Oleh: Ridwan Hakim
Sangat sempit cara pandang yang membatasi motif permasalahan Palestina hanya dengan satu aspek saja dan meniadakan aspek lain. Paling tidak ada tiga aspek saling melengkapi dalam mendasari pertarungan kebenaran di Palestina.
1. Aspek Sejarah & Identitas Nasionalisme Kebangsaan & Ras.
Bagi orang-orang Zionis Israel, mereka punya hak di Palestina berdasarkan sejarah identitas kebangsaan dan ras mereka yang “pernah ada” disana.
Paling tidak ada dua titik poin dalam rentang sejarah secara kronologis yang menjadi acuan mereka. Pertama, Nabi Ibrahim as pernah disana, dan yang kedua, Daud serta puteranya Sulaiman pernah mendirikan kerajaan disana.
Apakah kita menyangkal ini? Tentu tidak. Kita sepakat bahwa Nabi Ibrahim pernah di Palestina bahkan Nabi Daud & Nabi Sulaiman pernah mendirikan kerajaan disana. Semua ini dikisahkan dalam Al-Qur’an.

• Bahan yang Disediakan:
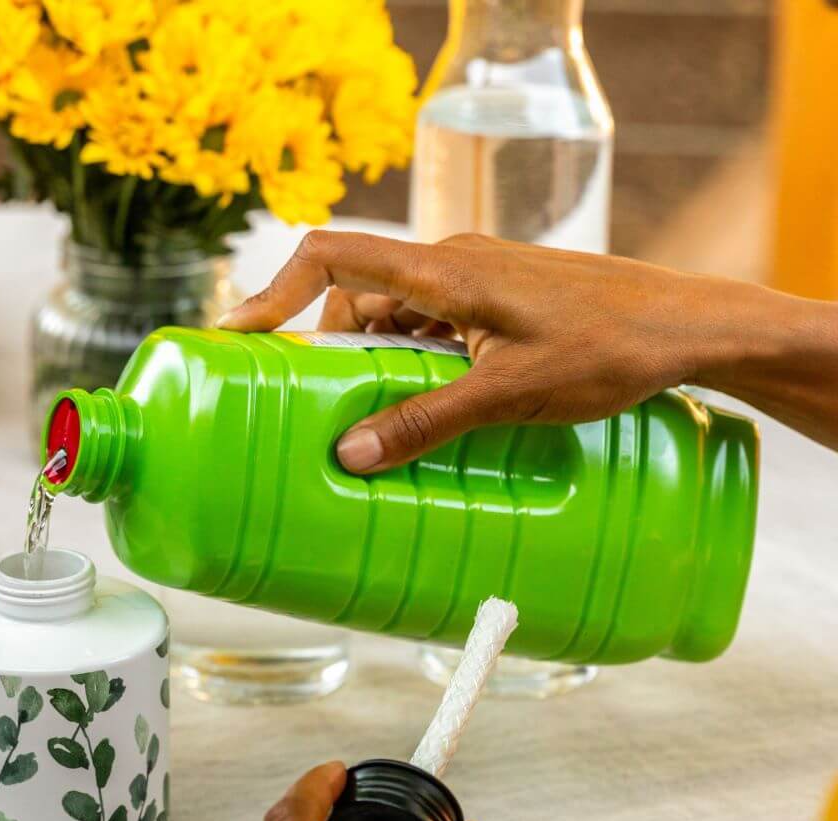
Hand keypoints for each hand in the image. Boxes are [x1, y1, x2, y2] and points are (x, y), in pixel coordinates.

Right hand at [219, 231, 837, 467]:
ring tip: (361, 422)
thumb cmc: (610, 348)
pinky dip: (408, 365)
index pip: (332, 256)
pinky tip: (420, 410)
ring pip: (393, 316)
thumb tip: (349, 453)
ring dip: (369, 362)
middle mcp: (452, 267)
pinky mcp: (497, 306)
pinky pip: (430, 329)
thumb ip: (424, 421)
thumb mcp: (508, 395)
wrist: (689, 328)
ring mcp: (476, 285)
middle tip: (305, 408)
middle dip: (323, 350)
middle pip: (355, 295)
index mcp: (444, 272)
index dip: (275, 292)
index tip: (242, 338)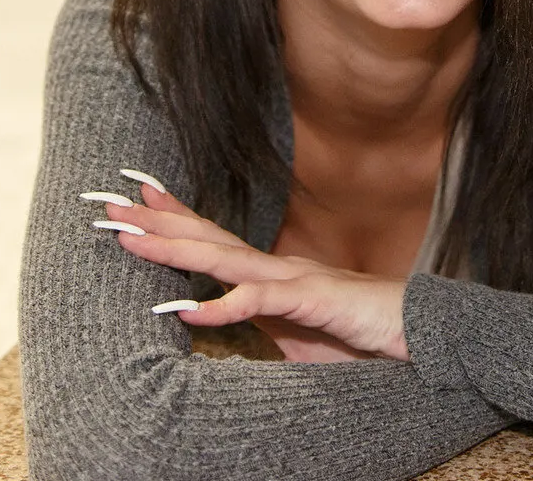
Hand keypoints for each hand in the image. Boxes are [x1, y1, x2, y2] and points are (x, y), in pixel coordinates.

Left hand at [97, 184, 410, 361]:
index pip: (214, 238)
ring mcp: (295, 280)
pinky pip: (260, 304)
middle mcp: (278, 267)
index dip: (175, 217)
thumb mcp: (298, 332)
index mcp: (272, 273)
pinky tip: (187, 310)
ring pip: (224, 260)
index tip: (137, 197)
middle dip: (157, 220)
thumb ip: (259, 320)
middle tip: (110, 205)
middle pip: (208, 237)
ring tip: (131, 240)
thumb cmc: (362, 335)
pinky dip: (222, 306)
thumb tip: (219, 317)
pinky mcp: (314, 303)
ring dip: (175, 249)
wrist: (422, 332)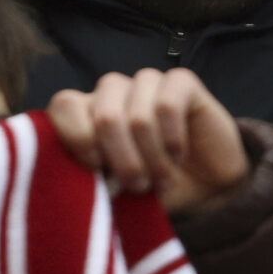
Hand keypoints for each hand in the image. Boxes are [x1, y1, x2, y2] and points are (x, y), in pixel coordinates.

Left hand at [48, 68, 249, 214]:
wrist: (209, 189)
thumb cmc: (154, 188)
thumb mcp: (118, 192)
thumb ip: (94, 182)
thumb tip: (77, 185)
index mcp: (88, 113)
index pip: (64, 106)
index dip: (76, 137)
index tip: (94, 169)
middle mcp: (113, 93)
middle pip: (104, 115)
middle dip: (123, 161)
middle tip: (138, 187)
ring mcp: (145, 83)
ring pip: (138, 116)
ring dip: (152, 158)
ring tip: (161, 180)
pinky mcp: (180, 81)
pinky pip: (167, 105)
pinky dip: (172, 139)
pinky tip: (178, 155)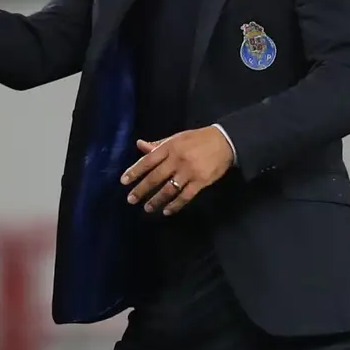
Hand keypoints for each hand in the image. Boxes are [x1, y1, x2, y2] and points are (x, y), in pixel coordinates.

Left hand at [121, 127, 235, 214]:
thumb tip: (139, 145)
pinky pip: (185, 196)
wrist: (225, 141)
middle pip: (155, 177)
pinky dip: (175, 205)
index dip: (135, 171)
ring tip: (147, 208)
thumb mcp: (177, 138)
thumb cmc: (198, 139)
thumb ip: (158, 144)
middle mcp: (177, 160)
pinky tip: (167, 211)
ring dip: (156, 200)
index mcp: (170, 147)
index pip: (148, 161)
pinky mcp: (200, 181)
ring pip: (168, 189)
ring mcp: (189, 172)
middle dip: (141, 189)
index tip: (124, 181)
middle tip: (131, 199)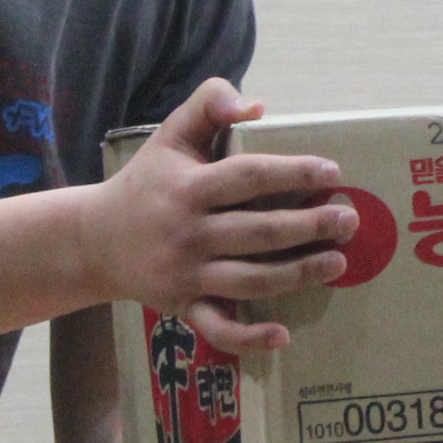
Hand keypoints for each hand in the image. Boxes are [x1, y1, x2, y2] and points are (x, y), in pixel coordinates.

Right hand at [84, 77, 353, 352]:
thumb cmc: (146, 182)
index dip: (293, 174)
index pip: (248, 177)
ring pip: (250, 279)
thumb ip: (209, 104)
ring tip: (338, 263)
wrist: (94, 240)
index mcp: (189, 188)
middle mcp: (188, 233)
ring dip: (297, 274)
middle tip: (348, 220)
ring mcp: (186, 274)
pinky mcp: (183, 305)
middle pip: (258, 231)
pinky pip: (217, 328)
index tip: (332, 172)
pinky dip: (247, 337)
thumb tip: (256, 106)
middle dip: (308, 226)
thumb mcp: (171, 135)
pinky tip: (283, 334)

• Tugas Wajib:
a) Sebutkan semua nabi yang namanya muncul dalam kutipan bacaan.
b) Ulangi dengan tepat bagian kutipan bacaan yang dimulai dengan "Paling tidak ada dua" dan berlanjut hingga "puteranya Sulaiman pernah mendirikan kerajaan disana.".

• Jawaban Tiap Tugas:
a) Ibrahim, Daud, Sulaiman

b)
Paling tidak ada dua titik poin dalam rentang sejarah secara kronologis yang menjadi acuan mereka. Pertama, Nabi Ibrahim as pernah disana, dan yang kedua, Daud serta puteranya Sulaiman pernah mendirikan kerajaan disana.